This configuration file refers to a data source called "jdbc/processInstanceDS". The following Java fragment could be used to set up this data source, where we are using the file-based H2 database.

PoolingDataSource ds = new PoolingDataSource();
ds.setUniqueName("jdbc/processInstanceDS");
ds.setClassName("org.h2.jdbcx.JdbcDataSource");
ds.setMaxPoolSize(3);
ds.setAllowLocalTransactions(true);
ds.getDriverProperties().put("user", "sa");
ds.getDriverProperties().put("password", "sasa");
ds.getDriverProperties().put("URL", "jdbc:h2:file:/NotBackedUp/data/process-instance-db");
ds.init();

Transactions

Whenever you do not provide transaction boundaries inside your application, the engine will automatically execute each method invocation on the engine in a separate transaction. If this behavior is acceptable, you don't need to do anything else. You can, however, also specify the transaction boundaries yourself. This allows you, for example, to combine multiple commands into one transaction.

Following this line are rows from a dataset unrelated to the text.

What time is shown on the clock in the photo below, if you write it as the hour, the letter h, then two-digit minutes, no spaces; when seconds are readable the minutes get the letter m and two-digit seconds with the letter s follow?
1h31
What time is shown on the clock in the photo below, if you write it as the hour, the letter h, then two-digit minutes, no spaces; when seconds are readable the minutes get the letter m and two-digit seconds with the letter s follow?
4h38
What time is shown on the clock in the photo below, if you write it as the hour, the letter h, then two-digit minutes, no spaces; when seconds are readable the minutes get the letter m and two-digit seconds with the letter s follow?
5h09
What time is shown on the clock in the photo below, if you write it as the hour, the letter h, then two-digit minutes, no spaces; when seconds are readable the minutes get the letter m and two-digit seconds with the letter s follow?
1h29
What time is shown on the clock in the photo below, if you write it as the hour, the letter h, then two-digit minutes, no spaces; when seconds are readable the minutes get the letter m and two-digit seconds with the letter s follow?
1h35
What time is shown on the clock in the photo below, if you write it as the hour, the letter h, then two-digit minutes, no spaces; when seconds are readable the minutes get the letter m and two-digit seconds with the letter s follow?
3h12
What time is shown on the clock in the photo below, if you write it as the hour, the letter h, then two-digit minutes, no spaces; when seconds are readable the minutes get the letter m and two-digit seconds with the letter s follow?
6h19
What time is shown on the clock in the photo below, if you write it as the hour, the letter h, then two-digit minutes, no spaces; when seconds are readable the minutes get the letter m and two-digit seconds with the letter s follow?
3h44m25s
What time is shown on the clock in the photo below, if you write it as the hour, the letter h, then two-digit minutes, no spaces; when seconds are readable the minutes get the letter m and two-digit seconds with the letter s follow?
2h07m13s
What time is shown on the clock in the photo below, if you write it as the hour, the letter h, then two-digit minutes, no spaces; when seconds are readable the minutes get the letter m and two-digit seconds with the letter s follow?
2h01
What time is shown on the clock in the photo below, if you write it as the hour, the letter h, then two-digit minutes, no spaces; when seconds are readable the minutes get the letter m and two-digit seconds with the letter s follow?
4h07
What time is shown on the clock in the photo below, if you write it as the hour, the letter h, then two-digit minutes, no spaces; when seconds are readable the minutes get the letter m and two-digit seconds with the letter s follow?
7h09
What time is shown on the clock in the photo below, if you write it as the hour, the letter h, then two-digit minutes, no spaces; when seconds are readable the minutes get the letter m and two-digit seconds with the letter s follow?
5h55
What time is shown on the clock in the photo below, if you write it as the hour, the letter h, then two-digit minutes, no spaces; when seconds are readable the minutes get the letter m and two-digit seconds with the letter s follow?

You need to register a transaction manager at the environment before using user-defined transactions. The following sample code uses the Bitronix transaction manager. Next, we use the Java Transaction API (JTA) to specify transaction boundaries, as shown below:

// create the entity manager factory and register it in the environment
EntityManagerFactory emf =
    Persistence.createEntityManagerFactory( "org.drools.persistence.jpa" );
Environment env = KnowledgeBaseFactory.newEnvironment();
env.set( EnvironmentName.ENTITY_MANAGER_FACTORY, emf );
env.set( EnvironmentName.TRANSACTION_MANAGER,
         TransactionManagerServices.getTransactionManager() );

// create a new knowledge session that uses JPA to store the runtime state
StatefulKnowledgeSession ksession =
    JPAKnowledgeService.newStatefulKnowledgeSession( kbase, null, env );

// start the transaction
UserTransaction ut =
  (UserTransaction) new InitialContext().lookup( "java:comp/UserTransaction" );
ut.begin();

// perform multiple commands inside one transaction
ksession.insert( new Person( "John Doe" ) );
ksession.startProcess( "MyProcess" );
ksession.fireAllRules();

// commit the transaction
ut.commit();